Tuesday, October 6, 2009

Satisfaction.

In this month's Advice, etc. article in O mag, Martha Beck, the resident life coach extraordinaire writes about what lies beneath. "A designated issue dominates our psyches so that other troubles can go unnoticed." It's that one thing, our mind tells us, that if we could just get it under control, everything else would just be fantastic. She goes on to say "Consciously, you want more than anything to be rid of this dilemma. Subconsciously, you depend on it." The first thing that comes to my mind is my weight. It has been, except when I've been in shape or had it under control, my designated issue for as long as I can remember. So what would happen if this issue just went away?
When I went to see Dr. R, she told me that it was no longer an issue. She said, there will be no more dieting, no more calorie restriction, no more cleanses or cutting this and that. YOU ARE DONE! She exclaimed - and you know what? For a while there, I was. I could feel my body relax, my brain took a break from the obsession and I naturally stopped eating when I was full and just didn't eat when I wasn't really hungry. I was better able to identify the emotions or events that made me think I was hungry. Contrary to this article, though, all my other issues did not just come flooding in to overwhelm me. Or perhaps they did, but as noticing them was not my intention, I just went with it - probably worked it out in therapy, took a walk, or with a pizza.

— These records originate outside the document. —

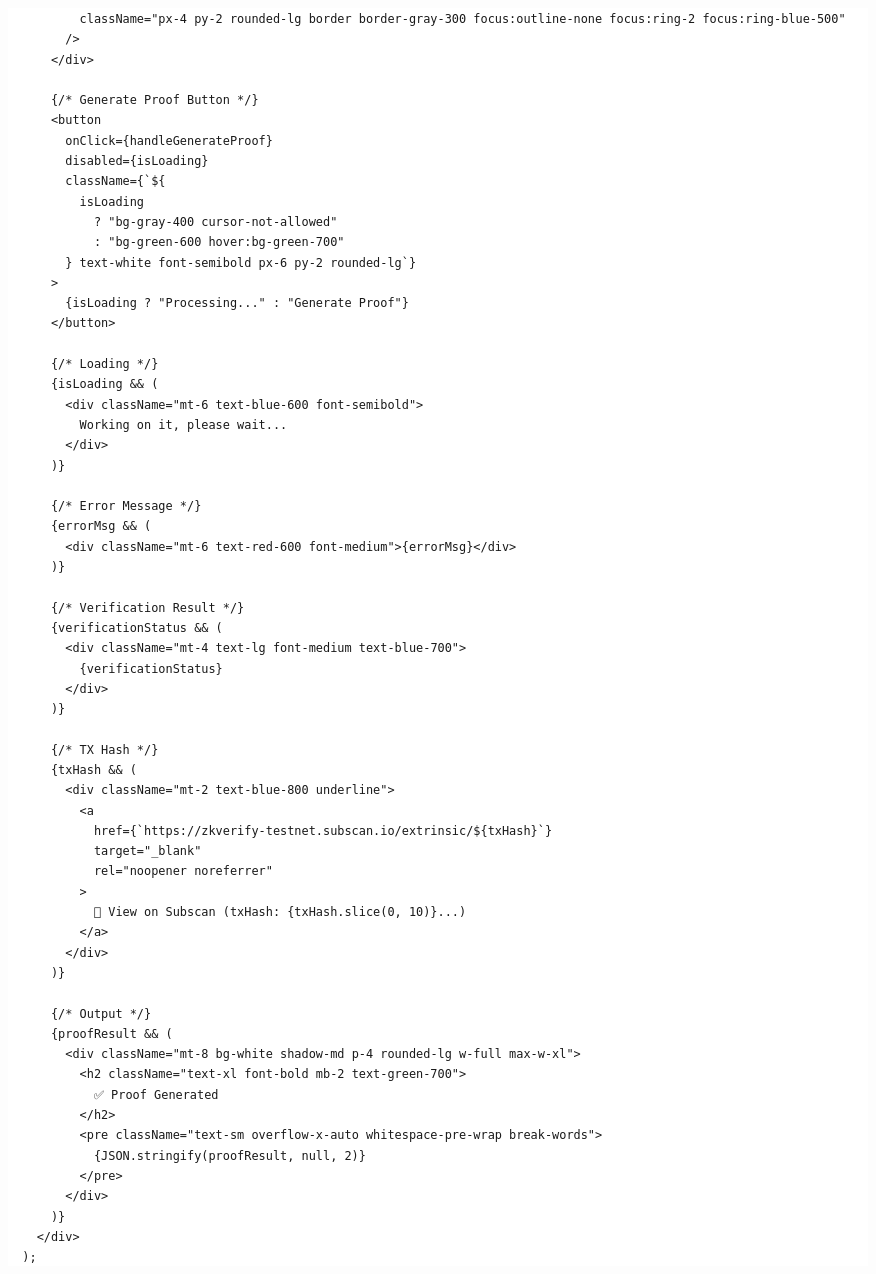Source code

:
 ```tsx
          className="px-4 py-2 rounded-lg border border-gray-300 focus:outline-none focus:ring-2 focus:ring-blue-500"
        />
      </div>

      {/* Generate Proof Button */}
      <button
        onClick={handleGenerateProof}
        disabled={isLoading}
        className={`${
          isLoading
            ? "bg-gray-400 cursor-not-allowed"
            : "bg-green-600 hover:bg-green-700"
        } text-white font-semibold px-6 py-2 rounded-lg`}
      >
        {isLoading ? "Processing..." : "Generate Proof"}
      </button>

      {/* Loading */}
      {isLoading && (
        <div className="mt-6 text-blue-600 font-semibold">
          Working on it, please wait...
        </div>
      )}

      {/* Error Message */}
      {errorMsg && (
        <div className="mt-6 text-red-600 font-medium">{errorMsg}</div>
      )}

      {/* Verification Result */}
      {verificationStatus && (
        <div className="mt-4 text-lg font-medium text-blue-700">
          {verificationStatus}
        </div>
      )}

      {/* TX Hash */}
      {txHash && (
        <div className="mt-2 text-blue-800 underline">
          <a
            href={`https://zkverify-testnet.subscan.io/extrinsic/${txHash}`}
            target="_blank"
            rel="noopener noreferrer"
          >
            🔗 View on Subscan (txHash: {txHash.slice(0, 10)}...)
          </a>
        </div>
      )}

      {/* Output */}
      {proofResult && (
        <div className="mt-8 bg-white shadow-md p-4 rounded-lg w-full max-w-xl">
          <h2 className="text-xl font-bold mb-2 text-green-700">
            ✅ Proof Generated
          </h2>
          <pre className="text-sm overflow-x-auto whitespace-pre-wrap break-words">
            {JSON.stringify(proofResult, null, 2)}
          </pre>
        </div>
      )}
    </div>
  );
```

While I put business cards into folders with tiny slits in them and collated marketing materials, a task that gives me agita to no end, I thought about my new life without my designated issue. A life where I have a fabulous job making tons of money writing for a fashion magazine or some other female focused publication, I wear the best clothes of the season, have my little apartment and travel the world with my fabulous man-friend. What I realized, my friends, is that I am not satisfied. Not at my job and certainly not in my personal life. I know that to chage I have to make different choices, I cannot expect different results from staying in the same routine, but there is something so very very scary about letting go of that designated issue. Dr. R. even said "there is no way you would be a size 4, you would totally freak out from all of the attention, that's why you keep self-sabotaging yourself." Here I was thinking that I would LOVE and I mean L.O.V.E. all the new attention I assumed I would get if I were a hot little size 4 hottie. I guess my current situation speaks to the opposite, though. This place that I'm in physically right now is a cumulation of the repeated choice to hide hide hide in front of everyone. Being a stage manager and wearing only black and working backstage, being a writer, an observer and reporting on what I see. Maybe I'm not as outgoing as I think I am. Maybe I'm just using a bunch of noise and laughter to keep others distracted as I crawl farther and farther back into myself - for fear of being rejected, unaccepted, un-love-ed....hmmmmm.